Voter Registration Lags With 12 Days Remaining

Election officials toured the country during this week’s Water Festival holiday to investigate a recent sharp drop-off in the pace of voter registrations, but no glaring issues were found, a National Election Committee (NEC) spokesman said on Wednesday.

“The NEC will not extend the deadline for registrations,” said Hang Puthea, a spokesman for the committee who visited the provinces of Tbong Khmum and Kompong Cham. “Most local residents in almost all of these communes have already registered.”


None of the delegations to the country’s 25 provinces reported any obvious problems, he said.

Both Tbong Khmum and Kompong Cham are relative laggards in registrations, stuck at 70.1 and 70.5 percent of eligible voters registered, respectively, both falling below the national average of 74.4 percent.

Nationwide, after a brisk first two months, registrations have slowed significantly in recent weeks, from more than 100,000 a day during the first 40 days since the start of registration in September to about 30,000 last week.

This week’s Water Festival holiday caused a slight uptick in registrations, Mr. Puthea said, to about 50,000 registrations a day across the country.

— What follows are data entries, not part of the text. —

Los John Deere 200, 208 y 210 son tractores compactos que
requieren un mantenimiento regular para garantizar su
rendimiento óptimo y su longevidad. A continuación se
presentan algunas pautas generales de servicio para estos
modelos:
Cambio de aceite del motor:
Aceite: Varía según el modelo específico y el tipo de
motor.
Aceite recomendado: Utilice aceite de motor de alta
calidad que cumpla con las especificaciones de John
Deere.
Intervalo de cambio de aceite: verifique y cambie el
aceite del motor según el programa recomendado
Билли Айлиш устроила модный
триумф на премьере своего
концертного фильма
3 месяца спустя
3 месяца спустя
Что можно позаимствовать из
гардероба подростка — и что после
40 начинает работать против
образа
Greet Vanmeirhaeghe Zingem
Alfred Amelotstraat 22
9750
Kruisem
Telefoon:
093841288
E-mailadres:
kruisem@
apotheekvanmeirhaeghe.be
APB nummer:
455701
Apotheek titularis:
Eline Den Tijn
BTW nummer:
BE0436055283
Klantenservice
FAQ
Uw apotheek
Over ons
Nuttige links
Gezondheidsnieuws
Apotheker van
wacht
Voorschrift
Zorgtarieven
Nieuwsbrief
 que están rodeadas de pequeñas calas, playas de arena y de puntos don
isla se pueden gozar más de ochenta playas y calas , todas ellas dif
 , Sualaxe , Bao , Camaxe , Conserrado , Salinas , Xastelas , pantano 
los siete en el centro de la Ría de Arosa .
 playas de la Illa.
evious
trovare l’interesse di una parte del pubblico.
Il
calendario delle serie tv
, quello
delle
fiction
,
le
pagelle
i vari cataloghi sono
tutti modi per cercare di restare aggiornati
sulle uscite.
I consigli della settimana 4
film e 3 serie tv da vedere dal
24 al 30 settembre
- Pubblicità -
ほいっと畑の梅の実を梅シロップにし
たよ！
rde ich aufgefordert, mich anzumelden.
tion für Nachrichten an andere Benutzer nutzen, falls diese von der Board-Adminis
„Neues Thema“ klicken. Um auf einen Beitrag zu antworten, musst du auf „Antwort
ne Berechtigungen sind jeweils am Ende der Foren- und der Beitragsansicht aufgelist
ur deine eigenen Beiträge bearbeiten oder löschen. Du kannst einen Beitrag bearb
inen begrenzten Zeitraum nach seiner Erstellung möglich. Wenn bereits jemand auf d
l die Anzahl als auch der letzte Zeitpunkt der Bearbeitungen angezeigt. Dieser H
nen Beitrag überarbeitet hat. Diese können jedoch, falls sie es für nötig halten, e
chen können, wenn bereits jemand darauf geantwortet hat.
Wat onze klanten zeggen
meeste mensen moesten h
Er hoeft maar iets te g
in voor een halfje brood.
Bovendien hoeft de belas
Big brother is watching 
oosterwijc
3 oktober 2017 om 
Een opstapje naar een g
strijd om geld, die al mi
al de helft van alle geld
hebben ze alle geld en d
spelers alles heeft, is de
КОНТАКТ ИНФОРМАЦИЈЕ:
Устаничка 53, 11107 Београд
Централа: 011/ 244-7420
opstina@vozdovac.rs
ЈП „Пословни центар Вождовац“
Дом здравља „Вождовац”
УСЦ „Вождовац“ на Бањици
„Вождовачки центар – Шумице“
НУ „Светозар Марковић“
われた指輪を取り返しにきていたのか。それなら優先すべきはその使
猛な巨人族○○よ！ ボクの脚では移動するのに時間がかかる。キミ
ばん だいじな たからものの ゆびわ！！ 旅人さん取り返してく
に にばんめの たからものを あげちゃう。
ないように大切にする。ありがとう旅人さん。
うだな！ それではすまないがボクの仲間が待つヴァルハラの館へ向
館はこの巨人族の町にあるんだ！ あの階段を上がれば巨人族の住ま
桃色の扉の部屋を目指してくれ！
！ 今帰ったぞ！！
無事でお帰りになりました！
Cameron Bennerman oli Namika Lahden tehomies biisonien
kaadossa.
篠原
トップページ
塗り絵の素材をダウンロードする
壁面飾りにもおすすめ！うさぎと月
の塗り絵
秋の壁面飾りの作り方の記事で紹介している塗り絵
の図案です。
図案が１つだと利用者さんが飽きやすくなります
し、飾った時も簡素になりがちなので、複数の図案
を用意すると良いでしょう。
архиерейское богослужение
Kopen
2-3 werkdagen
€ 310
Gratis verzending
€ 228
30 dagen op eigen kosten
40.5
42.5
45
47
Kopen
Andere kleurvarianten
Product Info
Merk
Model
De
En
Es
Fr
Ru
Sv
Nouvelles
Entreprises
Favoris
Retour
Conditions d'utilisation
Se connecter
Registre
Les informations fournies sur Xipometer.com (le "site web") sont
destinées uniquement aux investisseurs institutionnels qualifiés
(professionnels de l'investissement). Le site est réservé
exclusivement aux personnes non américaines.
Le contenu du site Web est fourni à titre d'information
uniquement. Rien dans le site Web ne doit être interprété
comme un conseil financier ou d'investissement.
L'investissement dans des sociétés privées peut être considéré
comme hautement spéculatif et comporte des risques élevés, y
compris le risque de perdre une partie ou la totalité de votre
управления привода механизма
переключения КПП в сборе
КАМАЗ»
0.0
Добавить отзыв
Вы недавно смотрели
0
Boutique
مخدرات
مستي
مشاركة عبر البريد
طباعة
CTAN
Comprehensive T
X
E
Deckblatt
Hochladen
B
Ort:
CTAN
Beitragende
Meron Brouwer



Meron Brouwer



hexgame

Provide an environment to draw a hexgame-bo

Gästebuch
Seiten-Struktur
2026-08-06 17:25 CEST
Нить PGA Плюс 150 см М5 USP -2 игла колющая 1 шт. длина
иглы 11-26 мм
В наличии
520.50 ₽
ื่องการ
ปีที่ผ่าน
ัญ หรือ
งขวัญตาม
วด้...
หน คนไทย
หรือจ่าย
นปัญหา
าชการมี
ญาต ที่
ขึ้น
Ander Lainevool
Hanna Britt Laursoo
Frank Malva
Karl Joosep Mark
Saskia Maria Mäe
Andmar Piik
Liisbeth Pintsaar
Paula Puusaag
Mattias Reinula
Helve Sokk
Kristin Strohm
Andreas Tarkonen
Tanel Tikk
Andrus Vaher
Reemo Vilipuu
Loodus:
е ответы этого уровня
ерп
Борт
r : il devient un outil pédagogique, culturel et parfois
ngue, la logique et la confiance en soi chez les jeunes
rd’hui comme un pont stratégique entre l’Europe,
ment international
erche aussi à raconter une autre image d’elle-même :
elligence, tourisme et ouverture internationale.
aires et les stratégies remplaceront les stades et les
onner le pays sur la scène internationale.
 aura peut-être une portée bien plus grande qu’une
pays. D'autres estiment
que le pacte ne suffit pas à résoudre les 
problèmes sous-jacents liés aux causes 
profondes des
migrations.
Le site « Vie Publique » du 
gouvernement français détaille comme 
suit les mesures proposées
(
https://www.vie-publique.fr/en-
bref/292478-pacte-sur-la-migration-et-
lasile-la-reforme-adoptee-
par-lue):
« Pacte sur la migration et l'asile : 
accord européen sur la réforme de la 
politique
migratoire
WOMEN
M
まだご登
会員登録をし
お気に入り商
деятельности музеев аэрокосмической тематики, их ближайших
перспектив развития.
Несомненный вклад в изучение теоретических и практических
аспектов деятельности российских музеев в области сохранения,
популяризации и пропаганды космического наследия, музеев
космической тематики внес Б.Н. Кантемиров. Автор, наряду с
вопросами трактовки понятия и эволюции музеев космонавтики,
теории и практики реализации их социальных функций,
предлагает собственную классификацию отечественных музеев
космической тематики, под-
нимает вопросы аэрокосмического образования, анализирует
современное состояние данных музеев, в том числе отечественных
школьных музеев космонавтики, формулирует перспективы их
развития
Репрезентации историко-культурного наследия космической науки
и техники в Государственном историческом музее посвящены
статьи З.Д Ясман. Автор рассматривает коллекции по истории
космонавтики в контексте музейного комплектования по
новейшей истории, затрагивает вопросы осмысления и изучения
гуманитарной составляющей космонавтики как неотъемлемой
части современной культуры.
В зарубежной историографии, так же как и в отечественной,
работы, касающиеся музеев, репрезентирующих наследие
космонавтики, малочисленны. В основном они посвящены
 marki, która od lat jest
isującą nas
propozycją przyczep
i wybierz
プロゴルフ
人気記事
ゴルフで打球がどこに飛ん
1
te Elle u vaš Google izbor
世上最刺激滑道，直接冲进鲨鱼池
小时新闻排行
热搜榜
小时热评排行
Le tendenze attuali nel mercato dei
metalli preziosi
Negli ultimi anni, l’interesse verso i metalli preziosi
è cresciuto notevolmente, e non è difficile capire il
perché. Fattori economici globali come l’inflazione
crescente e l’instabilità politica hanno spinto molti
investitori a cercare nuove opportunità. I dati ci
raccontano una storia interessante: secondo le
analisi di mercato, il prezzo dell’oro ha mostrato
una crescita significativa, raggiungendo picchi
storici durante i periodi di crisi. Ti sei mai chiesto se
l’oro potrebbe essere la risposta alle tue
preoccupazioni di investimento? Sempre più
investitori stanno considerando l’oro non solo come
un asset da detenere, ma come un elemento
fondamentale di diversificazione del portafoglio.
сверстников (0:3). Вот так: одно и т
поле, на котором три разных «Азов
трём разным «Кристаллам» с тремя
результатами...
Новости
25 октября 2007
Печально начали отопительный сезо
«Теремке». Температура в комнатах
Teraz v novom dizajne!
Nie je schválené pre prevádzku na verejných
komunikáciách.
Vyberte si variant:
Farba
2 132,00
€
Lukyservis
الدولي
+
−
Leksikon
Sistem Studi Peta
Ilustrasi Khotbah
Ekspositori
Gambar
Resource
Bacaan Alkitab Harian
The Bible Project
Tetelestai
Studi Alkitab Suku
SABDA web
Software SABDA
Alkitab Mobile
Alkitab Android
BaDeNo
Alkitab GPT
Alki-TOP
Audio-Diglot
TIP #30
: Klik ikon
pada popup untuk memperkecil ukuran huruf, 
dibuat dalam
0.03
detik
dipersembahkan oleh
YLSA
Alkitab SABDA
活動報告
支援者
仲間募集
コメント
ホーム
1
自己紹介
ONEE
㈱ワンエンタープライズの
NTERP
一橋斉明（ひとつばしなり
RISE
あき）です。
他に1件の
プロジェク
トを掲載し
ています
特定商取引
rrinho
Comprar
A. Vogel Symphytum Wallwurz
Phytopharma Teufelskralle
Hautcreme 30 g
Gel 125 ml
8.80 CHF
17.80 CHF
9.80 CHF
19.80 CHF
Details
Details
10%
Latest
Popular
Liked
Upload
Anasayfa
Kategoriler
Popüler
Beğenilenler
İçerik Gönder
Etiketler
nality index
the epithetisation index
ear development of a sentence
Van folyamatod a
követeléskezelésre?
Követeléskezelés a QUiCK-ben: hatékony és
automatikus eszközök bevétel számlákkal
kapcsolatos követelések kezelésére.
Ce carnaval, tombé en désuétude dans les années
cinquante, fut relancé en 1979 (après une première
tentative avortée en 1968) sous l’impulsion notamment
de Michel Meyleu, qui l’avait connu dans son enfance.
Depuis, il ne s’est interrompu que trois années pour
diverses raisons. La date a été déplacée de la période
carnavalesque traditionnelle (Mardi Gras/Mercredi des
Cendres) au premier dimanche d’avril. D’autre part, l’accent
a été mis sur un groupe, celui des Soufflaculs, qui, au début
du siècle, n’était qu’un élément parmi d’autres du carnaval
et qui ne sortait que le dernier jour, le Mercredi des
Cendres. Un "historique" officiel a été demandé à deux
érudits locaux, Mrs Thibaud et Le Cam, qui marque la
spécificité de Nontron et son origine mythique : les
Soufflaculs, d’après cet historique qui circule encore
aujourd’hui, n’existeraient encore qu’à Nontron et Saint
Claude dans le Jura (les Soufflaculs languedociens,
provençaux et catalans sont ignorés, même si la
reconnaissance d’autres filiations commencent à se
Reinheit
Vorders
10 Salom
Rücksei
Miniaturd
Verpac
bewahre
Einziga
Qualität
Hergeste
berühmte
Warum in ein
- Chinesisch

“It was a very bad decline lately, and some days there were less than 30,000 voters registered,” he said. “But during the three days of the Water Festival, many garment workers returned to their home provinces and they registered there.”

Even if the holiday pace was maintained, total registrations would not reach 80 percent by the November 29 deadline.

Mr. Puthea, nevertheless, said he was satisfied with current totals. The bulk of the remaining unregistered voters were likely working abroad, he said.

“We don’t believe that we will be able to register 100 percent, but we at least have more than 74 percent of voters registered across the country,” he said.

The two slowest provinces for registrations are Battambang and Banteay Meanchey, both along the border with Thailand, which hosts more than 1 million Cambodian migrant workers according to some estimates. Just 63.3 percent of voters have been registered in both provinces.

Workers abroad cannot register or vote unless they return to their home communes, despite requests by the CNRP to have special registration centers set up along the border or other channels to cast ballots from abroad.

George Edgar, the ambassador in Cambodia for the E.U., which together with Japan has funded the new computerized voter registration system, said he was confident that any issues were being dealt with appropriately.

“We have followed the voter registration process closely, and congratulate the National Election Committee on their work so far,” he said in an email.